LLVM backend for 6502
Go to file
Chandler Carruth 450b39e971 [SROA] Teach SROA how to much more intelligently handle split loads and
stores.

When there are accesses to an entire alloca with an integer
load or store as well as accesses to small pieces of the alloca, SROA
splits up the large integer accesses. In order to do that, it uses bit
math to merge the small accesses into large integers. While this is
effective, it produces insane IR that can cause significant problems in
the rest of the optimizer:

- It can cause load and store mismatches with GVN on the non-alloca side
  where we end up loading an i64 (or some such) rather than loading
  specific elements that are stored.
- We can't always get rid of the integer bit math, which is why we can't
  always fix the loads and stores to work well with GVN.
- This is especially bad when we have operations that mix poorly with
  integer bit math such as floating point operations.
- It will block things like the vectorizer which might be able to handle
  the scalar stores that underly the aggregate.

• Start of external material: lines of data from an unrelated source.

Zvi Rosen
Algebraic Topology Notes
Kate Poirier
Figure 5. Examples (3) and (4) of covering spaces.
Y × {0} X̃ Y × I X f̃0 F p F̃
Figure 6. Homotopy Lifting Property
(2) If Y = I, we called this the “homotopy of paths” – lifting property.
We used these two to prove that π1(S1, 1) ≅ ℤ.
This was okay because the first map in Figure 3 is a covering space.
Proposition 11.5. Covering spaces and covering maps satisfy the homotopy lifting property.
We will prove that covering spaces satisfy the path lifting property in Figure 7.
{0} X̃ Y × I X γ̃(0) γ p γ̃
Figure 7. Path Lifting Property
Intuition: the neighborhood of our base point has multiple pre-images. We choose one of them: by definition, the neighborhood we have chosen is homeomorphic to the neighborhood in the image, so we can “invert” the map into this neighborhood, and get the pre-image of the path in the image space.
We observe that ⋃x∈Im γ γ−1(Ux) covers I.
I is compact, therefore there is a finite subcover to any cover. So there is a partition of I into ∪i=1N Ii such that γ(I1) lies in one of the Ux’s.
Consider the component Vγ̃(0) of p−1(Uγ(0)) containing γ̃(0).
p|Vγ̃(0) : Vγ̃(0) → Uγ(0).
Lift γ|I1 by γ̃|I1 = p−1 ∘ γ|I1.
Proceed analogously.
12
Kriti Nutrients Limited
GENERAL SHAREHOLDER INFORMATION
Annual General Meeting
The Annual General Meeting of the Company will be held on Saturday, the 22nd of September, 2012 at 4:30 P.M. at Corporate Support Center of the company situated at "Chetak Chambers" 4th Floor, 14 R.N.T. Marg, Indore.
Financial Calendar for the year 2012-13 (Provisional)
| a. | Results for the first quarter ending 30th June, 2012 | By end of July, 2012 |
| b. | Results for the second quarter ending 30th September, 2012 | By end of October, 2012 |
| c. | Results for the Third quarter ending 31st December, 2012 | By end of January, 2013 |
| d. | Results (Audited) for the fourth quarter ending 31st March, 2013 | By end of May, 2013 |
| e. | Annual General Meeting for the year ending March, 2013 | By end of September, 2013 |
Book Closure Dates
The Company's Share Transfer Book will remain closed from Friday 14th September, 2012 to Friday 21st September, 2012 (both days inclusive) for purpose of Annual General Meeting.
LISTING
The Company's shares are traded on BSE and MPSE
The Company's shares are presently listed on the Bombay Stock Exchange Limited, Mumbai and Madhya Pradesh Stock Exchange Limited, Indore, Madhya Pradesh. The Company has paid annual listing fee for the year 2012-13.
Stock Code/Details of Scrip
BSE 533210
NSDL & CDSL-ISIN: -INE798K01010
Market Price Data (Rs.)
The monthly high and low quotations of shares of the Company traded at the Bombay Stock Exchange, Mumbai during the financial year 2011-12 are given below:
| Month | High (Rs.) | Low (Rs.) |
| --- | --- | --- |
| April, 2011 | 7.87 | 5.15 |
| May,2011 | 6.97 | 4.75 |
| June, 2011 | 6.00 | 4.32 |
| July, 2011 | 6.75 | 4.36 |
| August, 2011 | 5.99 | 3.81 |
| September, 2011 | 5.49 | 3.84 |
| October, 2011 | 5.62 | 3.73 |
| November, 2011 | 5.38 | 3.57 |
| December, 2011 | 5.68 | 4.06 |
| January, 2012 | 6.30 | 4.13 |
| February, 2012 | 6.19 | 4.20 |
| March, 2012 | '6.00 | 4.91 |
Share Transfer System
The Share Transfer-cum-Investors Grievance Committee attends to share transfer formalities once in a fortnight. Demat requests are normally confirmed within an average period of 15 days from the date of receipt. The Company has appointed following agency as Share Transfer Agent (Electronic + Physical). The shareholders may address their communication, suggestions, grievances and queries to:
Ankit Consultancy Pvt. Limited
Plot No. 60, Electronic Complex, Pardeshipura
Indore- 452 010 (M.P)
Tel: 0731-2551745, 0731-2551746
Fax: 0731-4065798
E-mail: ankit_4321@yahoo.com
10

At the same time, we can't just directly split up these loads and stores
in all cases. If there is actual integer arithmetic involved on the
values, then using integer bit math is actually the perfect lowering
because we can often combine it heavily with the surrounding math.

The solution this patch provides is to find places where SROA is
partitioning aggregates into small elements, and look for splittable
loads and stores that it can split all the way to some other adjacent
load and store. These are uniformly the cases where failing to split the
loads and stores hurts the optimizer that I have seen, and I've looked
extensively at the code produced both from more and less aggressive
approaches to this problem.

However, it is quite tricky to actually do this in SROA. We may have
loads and stores to the same alloca, or other complex patterns that are
hard to handle. This complexity leads to the somewhat subtle algorithm
implemented here. We have to do this entire process as a separate pass
over the partitioning of the alloca, and split up all of the loads prior
to splitting the stores so that we can handle safely the cases of
overlapping, including partially overlapping, loads and stores to the
same alloca. We also have to reconstitute the post-split slice
configuration so we can avoid iterating again over all the alloca uses
(the slow part of SROA). But we also have to ensure that when we split
up loads and stores to *other* allocas, we *do* re-iterate over them in
SROA to adapt to the more refined partitioning now required.

With this, I actually think we can fix a long-standing TODO in SROA
where I avoided splitting as many loads and stores as probably should be
splittable. This limitation historically mitigated the fallout of all
the bad things mentioned above. Now that we have more intelligent
handling, I plan to remove the FIXME and more aggressively mark integer
loads and stores as splittable. I'll do that in a follow-up patch to
help with bisecting any fallout.

The net result of this change should be more fine-grained and accurate
scalars being formed out of aggregates. At the very least, Clang now
generates perfect code for this high-level test case using
std::complex<float>:

  #include <complex>

  void g1(std::complex<float> &x, float a, float b) {
    x += std::complex<float>(a, b);
  }
  void g2(std::complex<float> &x, float a, float b) {
    x -= std::complex<float>(a, b);
  }

  void foo(const std::complex<float> &x, float a, float b,
           std::complex<float> &x1, std::complex<float> &x2) {
    std::complex<float> l1 = x;
    g1(l1, a, b);
    std::complex<float> l2 = x;
    g2(l2, a, b);
    x1 = l1;
    x2 = l2;
  }

This code isn't just hypothetical either. It was reduced out of the hot
inner loops of essentially every part of the Eigen math library when
using std::complex<float>. Those loops would consistently and
pervasively hop between the floating point unit and the integer unit due
to bit math extraction and insertion of floating point values that were
"stored" in a 64-bit integer register around the loop backedge.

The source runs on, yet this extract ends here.